The Secretary General of Botswana National Front (BNF) Moeti Mohwasa said the BNF welcomes the idea of having a code of conduct that regulates the conduct of those holding positions of influence at every level within the party.

Mohwasa said: “There is a need for a code of conduct for those who are in positions of authority, either materially or by rank, particularly in the light of the rise in cases of sexual violence. Such a policy should be gender neutral and protect both the victims and the perpetrators. As a society we do not react to problems until they become deleterious, which is exactly why where we are.”

Mohwasa added: “The cases of gender based violence are on the rise daily. The obvious victims, who dominate the numbers, happen to be the vulnerable, weak and the less endowed members of society. So something needs to be done as a matter of urgency.”

Mohwasa’ sentiments are echoed by the vice president of the Botswana Congress Party (BCP), Dr Kesitegile Gobotswang.

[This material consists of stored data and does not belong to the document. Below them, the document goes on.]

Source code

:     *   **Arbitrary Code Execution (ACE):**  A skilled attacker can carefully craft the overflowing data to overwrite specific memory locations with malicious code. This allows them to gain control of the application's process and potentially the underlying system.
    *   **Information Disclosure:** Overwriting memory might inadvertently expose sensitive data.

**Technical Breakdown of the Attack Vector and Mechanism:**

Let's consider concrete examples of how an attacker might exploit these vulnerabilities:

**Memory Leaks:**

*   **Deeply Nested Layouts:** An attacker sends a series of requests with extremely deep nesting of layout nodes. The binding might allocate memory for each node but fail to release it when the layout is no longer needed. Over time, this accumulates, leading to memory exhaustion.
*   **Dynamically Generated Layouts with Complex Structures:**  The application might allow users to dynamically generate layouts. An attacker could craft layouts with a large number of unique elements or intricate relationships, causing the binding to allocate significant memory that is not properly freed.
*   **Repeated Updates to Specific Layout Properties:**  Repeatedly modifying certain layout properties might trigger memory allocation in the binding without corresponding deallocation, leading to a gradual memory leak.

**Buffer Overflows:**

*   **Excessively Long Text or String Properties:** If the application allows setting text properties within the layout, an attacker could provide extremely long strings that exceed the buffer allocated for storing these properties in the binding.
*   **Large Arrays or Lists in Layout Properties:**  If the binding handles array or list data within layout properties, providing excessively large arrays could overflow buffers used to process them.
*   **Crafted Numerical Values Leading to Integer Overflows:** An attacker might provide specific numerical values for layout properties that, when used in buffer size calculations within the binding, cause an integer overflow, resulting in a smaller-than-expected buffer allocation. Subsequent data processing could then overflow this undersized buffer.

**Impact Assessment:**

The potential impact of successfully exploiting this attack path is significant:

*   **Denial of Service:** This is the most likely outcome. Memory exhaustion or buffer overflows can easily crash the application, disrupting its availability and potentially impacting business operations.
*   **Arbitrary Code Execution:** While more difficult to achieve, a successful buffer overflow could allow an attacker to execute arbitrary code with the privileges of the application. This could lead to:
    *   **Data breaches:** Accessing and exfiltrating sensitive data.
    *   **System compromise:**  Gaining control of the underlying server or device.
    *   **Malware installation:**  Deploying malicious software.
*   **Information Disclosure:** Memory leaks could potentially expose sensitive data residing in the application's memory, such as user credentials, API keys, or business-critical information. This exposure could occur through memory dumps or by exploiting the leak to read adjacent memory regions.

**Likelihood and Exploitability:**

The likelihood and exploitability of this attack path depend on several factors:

“The BCP has a Code of Conduct for leaders. However we are in the process of revising the policy to adequately address issues of sexual harassment, sexual misconduct and Gender Based Violence (GBV). When it is finalised vetting criteria will incorporate these critical elements of conduct by potential elected representatives. Educating male comrades and empowering women comrades will form an important component of the Revised Code of Conduct,” said Gobotswang who is also a legislator for the Sefhare-Ramokgonami constituency.

When asked about the position of the BDP concerning the issue, the publicity secretary of BDP Kagelelo Kentse said: “You will be aware that the issue of sexual misconduct is interconnected with issues relating to GBV. As a governing party we have made very good strides in response to GBV issues including forming an interministerial committee that will look into GBV. There are also special courts setup to deal with such cases.”

This, Kentse noted, shows commitment in addressing this critical issue.

“It is our hope that now that the issue is being dealt with that way at government level, the party will equally discuss extensively and hopefully develop a policy around sexual misconduct. The WW has been steadfast in talking against and campaigning against such.”

Kentse added: “ We therefore believe that at our next National Council (which discusses party policies) the party structures will raise this as a matter of interest by the BDP and hopefully pass a resolution on that. The policy will therefore answer all of your three questions as it will provide guidance on awareness, handling of such cases within the party and remedial action.”

Contacted about the issue, the vice president of the Alliance for Progressives (AP), Wynter Mmolotsi, said political parties are movements that are made up of people from different backgrounds.

Mmolotsi however, said that issues of intimacy among party cadres are private matters that are difficult for the party to regulate.

He added that the matters become a problem if there is no consent.

“This also becomes a problem if one of party cadres who is married cheats his/her spouse with a party member. Ancillary opportunistic things happen within political parties. People should be guided by the country’s laws concerning sexual misconduct matters,” said Mmolotsi.

Lawrence Ookeditse, spokesperson of BPF said: “It is important that we have such policies and leaders themselves be aware of what constitutes what. This is not to say leaders need to be taught what constitutes harassment. When you avail yourself to lead you should know what is expected of you. Such policies would protect both leaders, party members and society as a whole.”